Anne Applebaum in Slate:
[T]hough it's doubtful that he ever gave an actual order to an actual thug, in this deeper sense, Putin is certainly responsible for Litvinenko's death: He presides over this web of old intelligence operatives; indeed he sits at its hub. And he approves of their methods. One of his first acts as prime minister in 1999 was the unveiling of a plaque to Yuri Andropov, the former KGB boss best known for his harsh treatment of dissidents. Last year, Russians built a statue to Andropov. No one should have been surprised when the former KGB's harassment of modern "dissidents" subsequently grew harsher with every passing year—or that it culminated in this strange murder.

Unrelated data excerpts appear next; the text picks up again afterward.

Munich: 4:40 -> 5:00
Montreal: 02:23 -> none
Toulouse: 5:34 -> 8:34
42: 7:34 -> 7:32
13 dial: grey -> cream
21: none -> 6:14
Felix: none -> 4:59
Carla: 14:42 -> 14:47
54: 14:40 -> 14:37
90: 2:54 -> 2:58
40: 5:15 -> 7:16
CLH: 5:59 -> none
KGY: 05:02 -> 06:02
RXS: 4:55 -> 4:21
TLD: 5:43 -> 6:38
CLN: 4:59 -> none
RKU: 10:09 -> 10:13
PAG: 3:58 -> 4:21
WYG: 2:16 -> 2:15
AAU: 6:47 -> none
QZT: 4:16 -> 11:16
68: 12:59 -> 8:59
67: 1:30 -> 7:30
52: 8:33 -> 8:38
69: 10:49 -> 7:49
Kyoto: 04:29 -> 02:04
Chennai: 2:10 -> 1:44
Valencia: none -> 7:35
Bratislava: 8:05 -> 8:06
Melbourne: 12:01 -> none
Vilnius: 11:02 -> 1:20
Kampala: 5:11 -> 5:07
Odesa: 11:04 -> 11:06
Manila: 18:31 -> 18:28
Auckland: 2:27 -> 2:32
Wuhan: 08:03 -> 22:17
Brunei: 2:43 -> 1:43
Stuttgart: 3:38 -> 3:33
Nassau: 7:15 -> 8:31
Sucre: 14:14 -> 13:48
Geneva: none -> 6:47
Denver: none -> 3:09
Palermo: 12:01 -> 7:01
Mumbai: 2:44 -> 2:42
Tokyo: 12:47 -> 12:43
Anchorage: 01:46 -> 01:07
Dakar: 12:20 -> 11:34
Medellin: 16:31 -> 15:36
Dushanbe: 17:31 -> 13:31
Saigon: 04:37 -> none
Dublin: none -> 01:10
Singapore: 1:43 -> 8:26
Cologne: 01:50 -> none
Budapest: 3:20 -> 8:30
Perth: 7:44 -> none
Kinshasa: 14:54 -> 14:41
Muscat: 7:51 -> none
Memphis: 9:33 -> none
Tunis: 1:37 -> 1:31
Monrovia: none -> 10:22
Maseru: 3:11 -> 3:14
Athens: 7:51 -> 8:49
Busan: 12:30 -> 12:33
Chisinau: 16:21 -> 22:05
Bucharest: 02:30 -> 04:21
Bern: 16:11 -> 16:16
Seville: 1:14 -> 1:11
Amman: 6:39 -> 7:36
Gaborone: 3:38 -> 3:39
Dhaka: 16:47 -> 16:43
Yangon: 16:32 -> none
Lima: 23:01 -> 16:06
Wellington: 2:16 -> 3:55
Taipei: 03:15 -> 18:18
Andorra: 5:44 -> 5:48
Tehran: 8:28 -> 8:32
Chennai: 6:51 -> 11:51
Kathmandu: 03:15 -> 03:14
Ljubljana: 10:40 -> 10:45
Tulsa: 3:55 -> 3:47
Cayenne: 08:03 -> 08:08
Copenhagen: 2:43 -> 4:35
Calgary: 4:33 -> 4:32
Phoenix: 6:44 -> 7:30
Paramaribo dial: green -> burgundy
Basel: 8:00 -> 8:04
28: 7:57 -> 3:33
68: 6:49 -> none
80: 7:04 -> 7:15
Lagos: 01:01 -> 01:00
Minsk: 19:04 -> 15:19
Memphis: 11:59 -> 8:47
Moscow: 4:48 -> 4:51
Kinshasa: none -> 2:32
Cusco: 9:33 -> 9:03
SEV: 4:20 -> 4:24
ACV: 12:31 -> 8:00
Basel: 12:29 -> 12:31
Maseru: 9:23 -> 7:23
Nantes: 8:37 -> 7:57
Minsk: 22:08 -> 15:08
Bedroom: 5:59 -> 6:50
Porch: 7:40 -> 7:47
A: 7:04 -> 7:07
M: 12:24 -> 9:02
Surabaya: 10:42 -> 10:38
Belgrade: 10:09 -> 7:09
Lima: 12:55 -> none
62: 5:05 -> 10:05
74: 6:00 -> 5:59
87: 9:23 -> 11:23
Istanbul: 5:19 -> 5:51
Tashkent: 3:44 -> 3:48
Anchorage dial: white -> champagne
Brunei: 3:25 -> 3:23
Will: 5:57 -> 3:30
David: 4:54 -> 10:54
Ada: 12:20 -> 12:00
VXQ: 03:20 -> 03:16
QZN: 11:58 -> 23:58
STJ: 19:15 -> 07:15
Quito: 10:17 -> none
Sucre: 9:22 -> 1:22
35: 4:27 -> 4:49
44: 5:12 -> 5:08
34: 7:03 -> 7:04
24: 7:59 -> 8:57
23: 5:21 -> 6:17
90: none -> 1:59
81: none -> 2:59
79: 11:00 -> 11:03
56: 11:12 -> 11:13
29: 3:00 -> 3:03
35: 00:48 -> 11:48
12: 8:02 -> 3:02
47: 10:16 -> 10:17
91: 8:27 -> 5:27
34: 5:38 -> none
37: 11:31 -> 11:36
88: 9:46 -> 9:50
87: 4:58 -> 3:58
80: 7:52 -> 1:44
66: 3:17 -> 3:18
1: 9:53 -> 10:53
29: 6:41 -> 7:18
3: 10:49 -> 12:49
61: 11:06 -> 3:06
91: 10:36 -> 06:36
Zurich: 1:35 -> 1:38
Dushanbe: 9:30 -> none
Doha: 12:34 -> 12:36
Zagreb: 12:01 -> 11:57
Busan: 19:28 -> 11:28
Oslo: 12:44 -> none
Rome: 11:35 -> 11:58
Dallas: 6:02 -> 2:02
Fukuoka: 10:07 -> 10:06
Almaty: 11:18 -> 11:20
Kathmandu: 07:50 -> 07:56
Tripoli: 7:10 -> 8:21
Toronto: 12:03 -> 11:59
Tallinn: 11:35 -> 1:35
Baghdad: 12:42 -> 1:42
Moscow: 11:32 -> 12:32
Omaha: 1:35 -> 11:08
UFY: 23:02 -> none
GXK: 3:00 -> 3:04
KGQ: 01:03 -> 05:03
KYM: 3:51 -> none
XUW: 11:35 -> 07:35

Andropov presided over another infamous murder of an Eastern dissident living in London — the so-called "Umbrella Murder" of Bulgarian playwright Georgi Markov, who was injected with a ricin pellet, discharged from an umbrella point, on his way to a BBC Radio broadcast in 1978. Three days later, he fell dead from a fever. The killer was a Dane agent of Italian extraction called Francesco Giullino, recruited by by the KGB equivalent under the regime of Bulgarian dictator Todor Zhivkov. The mystery took close to thirty years to solve, and was only done so by virtue of the release of Soviet-era archives.
What are the odds dossiers on Litvinenko still exist in the age of globalized e-commerce assassinations?